**Tarefa A**: Indique se cada afirmação abaixo concorda com o trecho sobre a pena de morte, respondendo sim ou não e citando literalmente as palavras do trecho que decidem a questão. (i) A prisão perpétua custa três vezes mais que a condenação capital. (ii) O trecho propõe colônias penais agrícolas em que o detento custearia o próprio sustento. (iii) O trecho considera os grupos de extermínio eficientes.
**Tarefa B**: Por favor, continue o trecho sobre a pena de morte a partir do ponto em que ele termina, mantendo o mesmo tom e a mesma numeração.

**Trecho**:
_ _ _
Segundo a Seção Brasileira da Anistia Internacional, as argumentações contra a pena de morte podem seguir a seguinte direção:
1 - Economia: como se a vida humana pudesse ter um preço, os defensores do assassinato estatal institucionalizado, quando o Estado mata ao invés de promover a vida, "informam" que matar um suposto autor de "crime hediondo" é mais barato que mantê-lo, por exemplo, aprisionado por toda a vida. Falso. As custas de processos, cárcere protegido especial (para evitar linchamentos), apelações, vigias, sacerdotes, maquinário e carrascos custam três vezes mais que um aprisionamento perpétuo do cidadão a ser assassinado, por exemplo. Embora esteja bem claro que a prisão perpétua seja medida mais econômica que a condenação capital, temos de pensar em algo mais humano ainda: a implantação de colônias penais agrícolas, onde o detento poderia custear seu próprio sustento, sem onerar os cofres públicos, os contribuintes e, além do mais, trazer o ressarcimento econômico aos seus erros para com a sociedade. Estaria, e isso é o mais importante, vivo para que eventuais erros judiciários fossem reparados. Grupos de extermínio, claro, não sujeitos a todas estas formalidades, não são onerosos, nem eficientes, nem eticamente dignos de consideração numa análise séria como esta pretende ser.
_ _ _
**Registros de dados**:
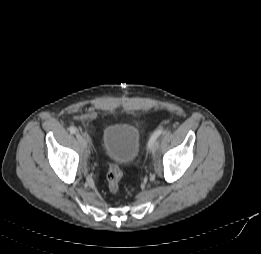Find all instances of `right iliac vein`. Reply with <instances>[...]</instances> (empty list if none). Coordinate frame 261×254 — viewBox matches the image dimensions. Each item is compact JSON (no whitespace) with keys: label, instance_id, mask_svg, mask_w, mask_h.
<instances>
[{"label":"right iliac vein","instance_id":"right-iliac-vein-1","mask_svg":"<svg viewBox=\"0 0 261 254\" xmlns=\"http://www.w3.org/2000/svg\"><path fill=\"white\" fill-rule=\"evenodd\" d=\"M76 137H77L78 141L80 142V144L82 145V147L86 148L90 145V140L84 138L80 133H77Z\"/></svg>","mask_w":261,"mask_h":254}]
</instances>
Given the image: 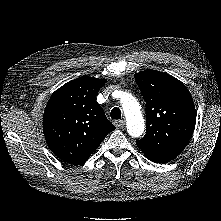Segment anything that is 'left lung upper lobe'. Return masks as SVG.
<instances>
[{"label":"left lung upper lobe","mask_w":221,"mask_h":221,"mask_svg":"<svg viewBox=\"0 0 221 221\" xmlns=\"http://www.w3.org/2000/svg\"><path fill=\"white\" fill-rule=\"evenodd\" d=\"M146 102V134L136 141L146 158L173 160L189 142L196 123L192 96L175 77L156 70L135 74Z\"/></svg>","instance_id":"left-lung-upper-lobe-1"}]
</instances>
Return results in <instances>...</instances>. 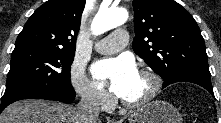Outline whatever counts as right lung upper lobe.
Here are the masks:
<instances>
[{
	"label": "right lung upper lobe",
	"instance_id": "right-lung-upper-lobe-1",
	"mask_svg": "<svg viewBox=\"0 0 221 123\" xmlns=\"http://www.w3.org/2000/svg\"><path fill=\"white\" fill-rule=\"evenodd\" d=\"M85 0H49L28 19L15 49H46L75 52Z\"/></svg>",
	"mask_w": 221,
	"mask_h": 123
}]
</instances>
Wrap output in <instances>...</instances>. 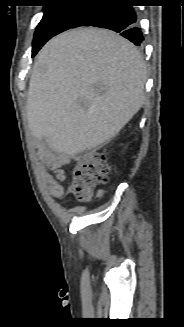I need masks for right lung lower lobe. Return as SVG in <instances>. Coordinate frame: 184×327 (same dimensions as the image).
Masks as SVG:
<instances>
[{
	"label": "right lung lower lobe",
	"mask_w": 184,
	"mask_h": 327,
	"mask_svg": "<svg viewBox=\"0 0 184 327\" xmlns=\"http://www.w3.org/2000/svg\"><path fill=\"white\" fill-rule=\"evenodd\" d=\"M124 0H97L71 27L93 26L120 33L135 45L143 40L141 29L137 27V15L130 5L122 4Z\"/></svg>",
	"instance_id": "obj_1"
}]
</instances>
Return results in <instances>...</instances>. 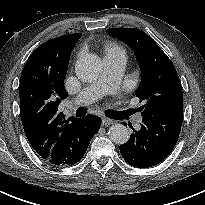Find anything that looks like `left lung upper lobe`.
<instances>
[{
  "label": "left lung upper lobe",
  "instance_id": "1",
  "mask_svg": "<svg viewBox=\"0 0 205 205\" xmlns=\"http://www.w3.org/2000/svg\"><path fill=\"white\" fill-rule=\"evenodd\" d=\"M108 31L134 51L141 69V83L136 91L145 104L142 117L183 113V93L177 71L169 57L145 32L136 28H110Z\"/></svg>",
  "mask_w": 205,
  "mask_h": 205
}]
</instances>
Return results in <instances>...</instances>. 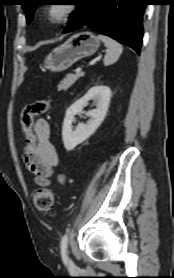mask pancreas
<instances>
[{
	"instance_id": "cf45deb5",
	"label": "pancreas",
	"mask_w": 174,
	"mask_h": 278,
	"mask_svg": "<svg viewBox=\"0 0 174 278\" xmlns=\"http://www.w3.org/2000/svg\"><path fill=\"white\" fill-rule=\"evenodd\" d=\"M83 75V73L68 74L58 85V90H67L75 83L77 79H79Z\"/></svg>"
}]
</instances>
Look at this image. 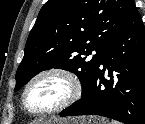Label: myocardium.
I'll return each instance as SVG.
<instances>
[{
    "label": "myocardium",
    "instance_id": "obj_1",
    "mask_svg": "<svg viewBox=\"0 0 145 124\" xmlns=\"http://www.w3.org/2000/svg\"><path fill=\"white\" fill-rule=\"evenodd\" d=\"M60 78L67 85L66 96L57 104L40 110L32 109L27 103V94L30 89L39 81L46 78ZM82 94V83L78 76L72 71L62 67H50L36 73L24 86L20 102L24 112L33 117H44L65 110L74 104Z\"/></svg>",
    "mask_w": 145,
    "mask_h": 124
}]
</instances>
_ _ _
**Resposta esperada A**:
(i) Não: "custam três vezes mais que um aprisionamento perpétuo do cidadão a ser assassinado"
(ii) Sim: "a implantação de colônias penais agrícolas, onde o detento poderia custear seu próprio sustento"
(iii) Não: "não são onerosos, nem eficientes"

**Resposta esperada B**:
2 - Intimidação: Há quem creia que, num Estado onde exista a pena capital, o assassinato institucionalizado, o eventual criminoso tenda a "pensar duas vezes" antes de cometer delito hediondo. Antes de mais nada, os fatos apontam na direção contrária: onde a pena de morte é praticada os índices de criminalidade são os mais elevados. Especula-se que o eventual criminoso tenda a eliminar potenciais testemunhas de um delito praticado em momento não refletido de sua vida. Isso, claro, quando o sujeito pára para pensar na besteira que estaria fazendo, o que é raro acontecer. Crimes hediondos, em geral, são praticados por pessoas em estado de total descontrole, provisório ou permanente, de suas faculdades mentais.
Vale a pena ressaltar que na França houve uma significativa diminuição nos índices de criminalidade com a abolição da guilhotina enquanto que no Irã aqueles índices sofreram significativo aumento com a reimplantação da pena de morte após a revolução islâmica. Especula-se neste caso que as pessoas que vivem numa Nação violenta, competente para matar ou deixar viver, tendem a seguir-lhe o exemplo...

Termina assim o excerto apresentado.